ParityでPoAのプライベートネットをローカル環境に構築する方法
はじめに
こんにちは.株式会社AcompanyでCTOを務めている近藤(Takeharu.K)です.今回は,Ethereumのクライアントソフトウェアの1つであるParityを用いたプライベートネットを,ローカル環境に構築する方法について紹介します.
最小構成のプライベートネットを構築するため,バリデータノード2つとユーザーアカウント1つとします.
今回作成するプライベートネットはPoAという,信頼できるノードがバリデータである場合に使用できるコンセンサスを用いて構成します.
閉じた環境でEthereumチェーンを作成する場合にはPoAを選択することで,不要なハッシュ計算が行われないので経済的であり,トランザクションも高速に処理できます.
一方で,性善説が成り立たないようなオープンな環境では,脆弱な構成であるため,注意が必要です.
それでは構成方法をみていきます.

══════════════════════════════

指示文 1: 記録の冒頭から「scientific name: Lysimachia europaea」を含む行までの範囲を、両端の行も含めて一字一句そのまま書き写してください。
提示文と記録は互いに関係がありません。

══════════════════════════════

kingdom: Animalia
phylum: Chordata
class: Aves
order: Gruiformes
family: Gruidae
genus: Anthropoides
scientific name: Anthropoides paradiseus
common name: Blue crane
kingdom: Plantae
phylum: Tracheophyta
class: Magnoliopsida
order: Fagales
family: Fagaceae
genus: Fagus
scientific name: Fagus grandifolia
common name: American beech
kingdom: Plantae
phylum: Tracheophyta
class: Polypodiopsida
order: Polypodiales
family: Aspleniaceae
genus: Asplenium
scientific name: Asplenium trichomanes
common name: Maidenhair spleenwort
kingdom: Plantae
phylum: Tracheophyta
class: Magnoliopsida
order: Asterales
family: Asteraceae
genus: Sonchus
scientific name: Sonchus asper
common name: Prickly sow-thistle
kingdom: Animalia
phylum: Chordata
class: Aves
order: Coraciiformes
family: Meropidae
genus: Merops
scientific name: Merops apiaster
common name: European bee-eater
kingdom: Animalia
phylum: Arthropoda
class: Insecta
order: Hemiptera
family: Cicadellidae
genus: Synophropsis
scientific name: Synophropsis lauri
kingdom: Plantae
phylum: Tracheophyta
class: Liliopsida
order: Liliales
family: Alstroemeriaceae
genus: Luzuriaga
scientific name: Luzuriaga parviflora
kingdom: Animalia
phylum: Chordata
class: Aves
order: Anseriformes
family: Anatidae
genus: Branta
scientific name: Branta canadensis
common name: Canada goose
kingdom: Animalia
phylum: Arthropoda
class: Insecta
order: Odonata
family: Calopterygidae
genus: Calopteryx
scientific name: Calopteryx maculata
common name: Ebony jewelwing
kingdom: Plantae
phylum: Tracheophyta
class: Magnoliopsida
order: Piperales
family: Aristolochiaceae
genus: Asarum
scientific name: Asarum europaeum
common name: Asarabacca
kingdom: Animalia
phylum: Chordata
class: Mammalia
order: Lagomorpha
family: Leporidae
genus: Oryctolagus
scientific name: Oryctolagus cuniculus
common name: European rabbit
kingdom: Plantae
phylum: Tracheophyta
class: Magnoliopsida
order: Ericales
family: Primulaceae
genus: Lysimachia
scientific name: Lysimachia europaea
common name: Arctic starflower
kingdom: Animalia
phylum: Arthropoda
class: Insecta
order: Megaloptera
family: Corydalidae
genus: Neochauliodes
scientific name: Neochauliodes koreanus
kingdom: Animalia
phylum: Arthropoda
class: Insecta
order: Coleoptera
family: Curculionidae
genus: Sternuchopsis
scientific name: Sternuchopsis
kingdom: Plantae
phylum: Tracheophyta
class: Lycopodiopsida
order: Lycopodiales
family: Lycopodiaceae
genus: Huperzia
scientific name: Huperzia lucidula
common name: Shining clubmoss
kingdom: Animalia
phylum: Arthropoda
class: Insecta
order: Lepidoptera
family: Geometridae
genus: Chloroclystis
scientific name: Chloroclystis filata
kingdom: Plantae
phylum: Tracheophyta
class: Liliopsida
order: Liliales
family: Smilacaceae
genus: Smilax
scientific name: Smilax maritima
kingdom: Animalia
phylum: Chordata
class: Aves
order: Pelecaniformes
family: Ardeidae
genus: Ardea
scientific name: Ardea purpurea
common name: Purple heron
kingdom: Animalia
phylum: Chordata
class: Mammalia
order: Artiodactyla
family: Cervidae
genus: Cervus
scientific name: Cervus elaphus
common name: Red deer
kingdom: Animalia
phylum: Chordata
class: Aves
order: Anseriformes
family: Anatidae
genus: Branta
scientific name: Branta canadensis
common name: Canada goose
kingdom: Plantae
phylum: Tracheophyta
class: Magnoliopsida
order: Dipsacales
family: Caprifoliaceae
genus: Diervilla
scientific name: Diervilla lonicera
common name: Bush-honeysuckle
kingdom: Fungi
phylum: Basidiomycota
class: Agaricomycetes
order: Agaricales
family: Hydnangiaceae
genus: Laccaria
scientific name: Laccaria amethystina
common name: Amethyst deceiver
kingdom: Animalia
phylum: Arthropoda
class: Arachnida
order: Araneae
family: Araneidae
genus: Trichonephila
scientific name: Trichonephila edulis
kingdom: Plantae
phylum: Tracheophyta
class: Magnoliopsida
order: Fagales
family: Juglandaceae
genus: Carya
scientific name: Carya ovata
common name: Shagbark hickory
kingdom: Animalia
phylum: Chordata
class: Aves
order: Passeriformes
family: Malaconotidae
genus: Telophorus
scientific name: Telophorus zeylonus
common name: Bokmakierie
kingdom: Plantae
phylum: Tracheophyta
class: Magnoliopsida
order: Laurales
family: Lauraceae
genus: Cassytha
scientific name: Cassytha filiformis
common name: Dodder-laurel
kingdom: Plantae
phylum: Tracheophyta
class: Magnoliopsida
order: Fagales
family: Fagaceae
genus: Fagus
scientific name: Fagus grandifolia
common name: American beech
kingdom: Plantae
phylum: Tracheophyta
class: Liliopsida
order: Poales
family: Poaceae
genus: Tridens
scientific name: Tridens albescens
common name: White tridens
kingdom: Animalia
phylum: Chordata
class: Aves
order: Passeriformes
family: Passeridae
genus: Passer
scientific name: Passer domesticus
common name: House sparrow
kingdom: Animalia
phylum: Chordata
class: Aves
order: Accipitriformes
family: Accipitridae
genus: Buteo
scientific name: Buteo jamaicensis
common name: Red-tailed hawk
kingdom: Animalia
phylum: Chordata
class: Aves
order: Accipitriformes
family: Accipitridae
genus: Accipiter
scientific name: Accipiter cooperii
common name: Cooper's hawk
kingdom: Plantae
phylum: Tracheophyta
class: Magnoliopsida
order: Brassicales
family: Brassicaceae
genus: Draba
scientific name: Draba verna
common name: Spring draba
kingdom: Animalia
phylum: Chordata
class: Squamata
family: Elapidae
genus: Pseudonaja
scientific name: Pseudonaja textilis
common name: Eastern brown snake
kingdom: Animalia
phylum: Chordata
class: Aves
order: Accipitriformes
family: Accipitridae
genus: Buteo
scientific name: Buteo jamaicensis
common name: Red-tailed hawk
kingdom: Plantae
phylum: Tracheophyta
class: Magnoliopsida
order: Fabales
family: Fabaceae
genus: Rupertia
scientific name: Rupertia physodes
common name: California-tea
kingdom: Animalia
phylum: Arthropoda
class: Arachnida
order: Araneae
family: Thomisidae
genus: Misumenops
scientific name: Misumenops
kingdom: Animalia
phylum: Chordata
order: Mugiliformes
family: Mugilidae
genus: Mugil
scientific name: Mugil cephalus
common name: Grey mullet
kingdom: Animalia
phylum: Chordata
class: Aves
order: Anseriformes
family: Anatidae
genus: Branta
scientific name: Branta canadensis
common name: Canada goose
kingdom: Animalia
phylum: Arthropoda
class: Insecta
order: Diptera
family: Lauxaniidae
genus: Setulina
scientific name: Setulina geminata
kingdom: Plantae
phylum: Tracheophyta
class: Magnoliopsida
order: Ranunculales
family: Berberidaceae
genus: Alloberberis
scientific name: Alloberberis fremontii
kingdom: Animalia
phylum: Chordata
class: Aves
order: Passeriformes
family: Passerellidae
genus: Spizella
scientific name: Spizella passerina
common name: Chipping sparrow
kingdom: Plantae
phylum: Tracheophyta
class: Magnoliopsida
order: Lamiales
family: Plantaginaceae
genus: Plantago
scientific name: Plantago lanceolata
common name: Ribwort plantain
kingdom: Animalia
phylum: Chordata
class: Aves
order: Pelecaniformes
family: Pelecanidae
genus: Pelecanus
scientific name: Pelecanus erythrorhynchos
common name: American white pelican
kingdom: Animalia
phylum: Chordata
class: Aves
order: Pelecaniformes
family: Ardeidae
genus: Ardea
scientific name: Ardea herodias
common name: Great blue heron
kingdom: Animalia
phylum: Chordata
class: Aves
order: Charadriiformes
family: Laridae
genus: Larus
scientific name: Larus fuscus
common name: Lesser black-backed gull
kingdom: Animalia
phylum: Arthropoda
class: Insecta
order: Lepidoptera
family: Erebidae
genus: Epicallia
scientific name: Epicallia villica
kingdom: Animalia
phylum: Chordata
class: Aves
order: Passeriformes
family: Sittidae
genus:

══════════════════════════════

指示文 2: 提示文に出てくる英字表記の語句を、重複を除いて初出順にすべて挙げてください。

結果 1:
kingdom: Animalia
phylum: Chordata
class: Aves
order: Gruiformes
family: Gruidae
genus: Anthropoides
scientific name: Anthropoides paradiseus
common name: Blue crane
kingdom: Plantae
phylum: Tracheophyta
class: Magnoliopsida
order: Fagales
family: Fagaceae
genus: Fagus
scientific name: Fagus grandifolia
common name: American beech
kingdom: Plantae
phylum: Tracheophyta
class: Polypodiopsida
order: Polypodiales
family: Aspleniaceae
genus: Asplenium
scientific name: Asplenium trichomanes
common name: Maidenhair spleenwort
kingdom: Plantae
phylum: Tracheophyta
class: Magnoliopsida
order: Asterales
family: Asteraceae
genus: Sonchus
scientific name: Sonchus asper
common name: Prickly sow-thistle
kingdom: Animalia
phylum: Chordata
class: Aves
order: Coraciiformes
family: Meropidae
genus: Merops
scientific name: Merops apiaster
common name: European bee-eater
kingdom: Animalia
phylum: Arthropoda
class: Insecta
order: Hemiptera
family: Cicadellidae
genus: Synophropsis
scientific name: Synophropsis lauri
kingdom: Plantae
phylum: Tracheophyta
class: Liliopsida
order: Liliales
family: Alstroemeriaceae
genus: Luzuriaga
scientific name: Luzuriaga parviflora
kingdom: Animalia
phylum: Chordata
class: Aves
order: Anseriformes
family: Anatidae
genus: Branta
scientific name: Branta canadensis
common name: Canada goose
kingdom: Animalia
phylum: Arthropoda
class: Insecta
order: Odonata
family: Calopterygidae
genus: Calopteryx
scientific name: Calopteryx maculata
common name: Ebony jewelwing
kingdom: Plantae
phylum: Tracheophyta
class: Magnoliopsida
order: Piperales
family: Aristolochiaceae
genus: Asarum
scientific name: Asarum europaeum
common name: Asarabacca
kingdom: Animalia
phylum: Chordata
class: Mammalia
order: Lagomorpha
family: Leporidae
genus: Oryctolagus
scientific name: Oryctolagus cuniculus
common name: European rabbit
kingdom: Plantae
phylum: Tracheophyta
class: Magnoliopsida
order: Ericales
family: Primulaceae
genus: Lysimachia
scientific name: Lysimachia europaea

結果 2: Parity、PoA、Acompany、CTO、Takeharu.K、Ethereum